Author Dave Nevogt is a co-founder of Hubstaff, a time tracking software for remote teams. Hubstaff allows managers to see time spent on projects, screenshots, activity levels, in-depth reports and timesheets.
Carmen Sandiego, Math Blaster, Mavis Beacon, Oregon Trail. Younger, computer-savvy generations probably spent at least some of their time voraciously glued to their keyboards trying to win these games, sometimes realizing that they were also supposed to be learning, sometimes not. These games were fun, so why did it matter?
Those same kids are now full-grown adults demanding new ways of interaction in the workspace and new kinds of learning processes that satisfy their craving for instant feedback. Meanwhile, companies struggle with worker engagement; according to Gallup, nearly 70 percent of American workers are disengaged from their jobs. What if employers could make their employees as addicted to learning more about their industry as they are to Candy Crush? What if they could get them to handle routine business tasks with as much fervor as they rack up frequent flyer miles?
Gamification is already being used in corporate settings to do just that. Using incentives like competition, achievement, status, altruism, community, and collaboration, businesses can see improvement in overall engagement using gamification in five key areas.
A well-written resume and a great interview don't always reflect the actual skills or motivation level of a new hire. Asking applicants to play games that reflect the responsibilities of current job openings is a useful way to assess their skills in an environment that's more reflective of real life. In this context, recruitment-based games could also be used to assess broader skills more generally applicable to higher level positions, such as conflict management and pattern recognition. L'Oreal has already started using games as part of its recruitment process to identify the potential strengths of applicants and direct them to the appropriate departments for interviews.
Training employees to hit the ground running on day one isn't always practical in real life, especially for startups. And while some companies like Google ensure that new hires go through an extensive two-week training process, the theoretical knowledge that new hires gain doesn't always stick when they start doing actual work.
However, by gamifying the training process, companies can make the professional learning process stickier and more engaging, while also helping their workers more effectively cover all their bases during their first few weeks on the job. By having workers try new skills in a risk-free environment and apply them on the job, companies start their new hires off not only with the necessary skills, but also with a self-esteem boost.

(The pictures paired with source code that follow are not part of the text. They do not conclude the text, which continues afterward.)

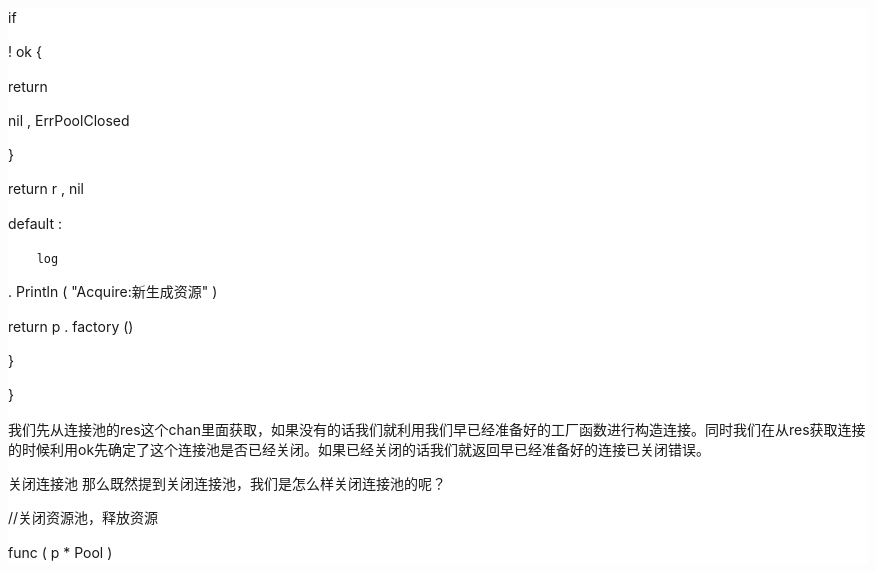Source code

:         
if
 
!
ok 
{

            
return
 
nil
,
ErrPoolClosed

        
}

        
return
 r
,
nil

    
default
:

        log
.
Println
(
"Acquire:新生成资源"
)

        
return
 p
.
factory
()

    
}

}

我们先从连接池的res这个chan里面获取，如果没有的话我们就利用我们早已经准备好的工厂函数进行构造连接。同时我们在从res获取连接的时候利用ok先确定了这个连接池是否已经关闭。如果已经关闭的话我们就返回早已经准备好的连接已关闭错误。

关闭连接池
那么既然提到关闭连接池，我们是怎么样关闭连接池的呢？

//关闭资源池，释放资源

func 
(
p 
*
Pool
)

Human resources training is another interesting area to explore. By making learning processes more entertaining and participatory, HR departments could potentially transform their policy outreach and training sessions, as well as personify the lessons learned. In practical terms, it's the difference between sitting in a room for two hours listening to someone talk about sexual harassment versus playing a role-playing game that trains employees to identify conduct that constitutes sexual harassment -- with prizes for top scores. And nobody wants to be the boss who comes in dead last on scores for diversity training.
Ideation and Content Creation
Games and gamification aren't always about winning points. Plenty of games or game-like behavior that centers around creative play can be vital for brainstorming new solutions to existing problems, or for encouraging creative risk-taking. For example, after T-Mobile implemented gamification in their employee collaboration platform, participation skyrocketed. At Hubstaff, we've implemented gamification by bringing the team together to share and upvote our content, which has increased participation and social sharing, and consequently, our brand reach.
Gamification's promise to encourage creative behavior is potentially a lifesaver for businesses that want to tap the millennial urge to create meaningful products on their own schedule.
Companies that offer leadership training games give employees the opportunity to develop their leadership skills before they're put into a position of authority. This makes employees more motivated to take on leadership positions, propose new ideas in the workplace, and also refer others to work at their company. Both Deloitte and NTT Data have harnessed the power of leadership training games to the tune of thousands of dollars generated in revenue. What's more, the employees who felt empowered to propose new ideas and take on leadership positions reported greater satisfaction in their jobs, and attrition dramatically lowered at both companies.
- Gamification can create a false set of incentives: One of the biggest problems with gamification is that it incentivizes winning over other objectives. For training and corporate learning, you don't want employees who know how to ace a test but don't necessarily know what they've been taught. Designing thoughtful programs is key.
- Gamification shouldn't exclude other methods of learning: Not everyone in the same organization has an identical learning style, which means that gamification won't work for everyone. Some people learn best by memorization; others do so through storytelling or regular practice without any added incentives. Make gamification an option for employees when it comes to training, ideation or reaching KPIs, but don't make it mandatory.
- Gamification ruins motivation if it's based on money alone: Working in a corporate environment has traditionally been a relationship of exchanging time and effort for money -- and this naturally leads to a lack of motivation in the long term, especially for millennials who want to be engaged in meaningful work. If you're dealing with an office of people who don't care because they feel as though they're only trading time and energy for money, monetizing your office gamification won't fool them.